The episode originally aired on October 6, 2016.

Alyssa Edwards has said that sharing the experience with Tabatha was her favorite moment on the show. Alyssa Edwards has said, "That was a love letter to my mother."

=== Fashion ===
For the fashion show, Alyssa Edwards and Ava Edwards have black-and-red outfits and blonde wigs. Alaska and Hawaii have black-and-white outfits and blonde wigs. The two unfurl a black flag with the white text "Hieeeee". Detox and D-rama have colorful outfits, fascinators, and long blonde wigs. Katya has a knitted outfit with a blonde wig. Her partner Svetlana Borisnova has a long white dress with colorful stitching, a blonde wig, and a Sickle. Roxxxy Andrews and her partner wear outfits with animal prints.

== Reception ==
Oliver Sava of The A.V. Club gave the episode a rating of 'B+'. Writing for Vulture, Joel Kim Booster rated the episode four out of five stars. Sam Brooks ranked the "Step It Up" performance number 53 in The Spinoffs 2019 "definitive ranking" of 162 Drag Race lip-syncs to date. Bernardo Sim included Alyssa Edwards's makeover challenge in Screen Rants 2019 list of the ten "saddest moments" Drag Race history. Jessica Jalali included Katya and Svetlana Borisnova in the website's 2021 list of the ten best Drag Race makeover challenge "transformations". Jalali wrote: "Using Katya's Russian character as inspiration, Katya made them and their partner look straight out of the '70s Soviet Union. Katya's groovy bowl cut mixed with the design of their dress along with Katya's mom's babooshka look was an insanely smart take on a RuPaul's Drag Race makeover.

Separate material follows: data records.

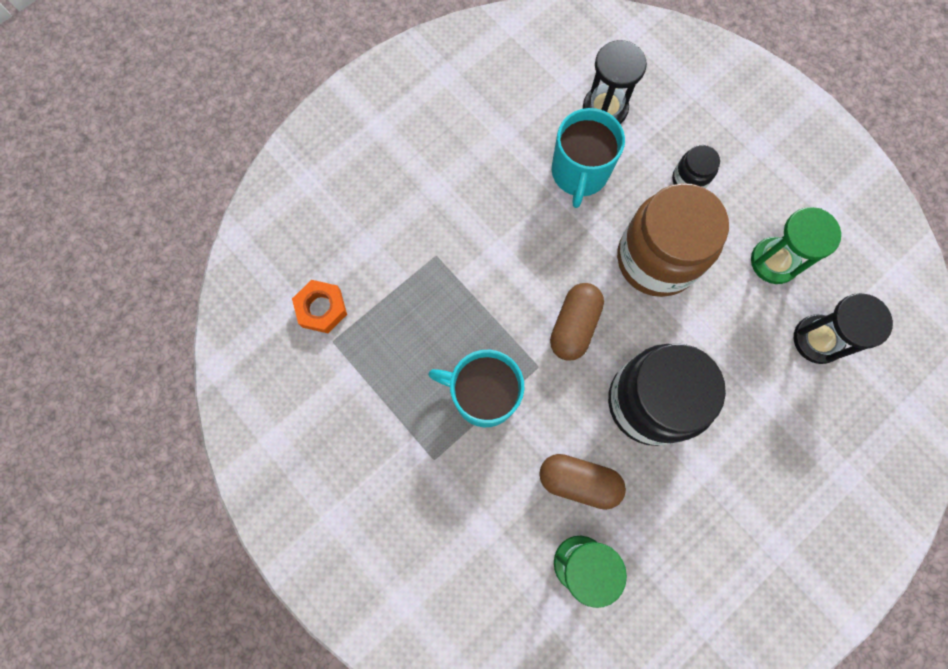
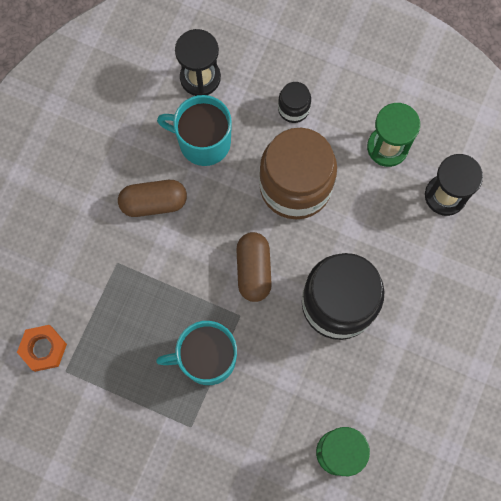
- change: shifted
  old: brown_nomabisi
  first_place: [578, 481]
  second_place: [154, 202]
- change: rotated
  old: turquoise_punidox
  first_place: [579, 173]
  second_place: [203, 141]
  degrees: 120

Both created distinct characters with their makeovers, which helped Katya land in the top 2 and make it all the way to the finale." Sim included the duo in Pride.com's 2024 list of the ten best makeover challenge contestants in Drag Race history. He also included Katya saying "Party!" in Out magazine's 2025 list of the 32 "best and most hilarious memes" in Drag Race history.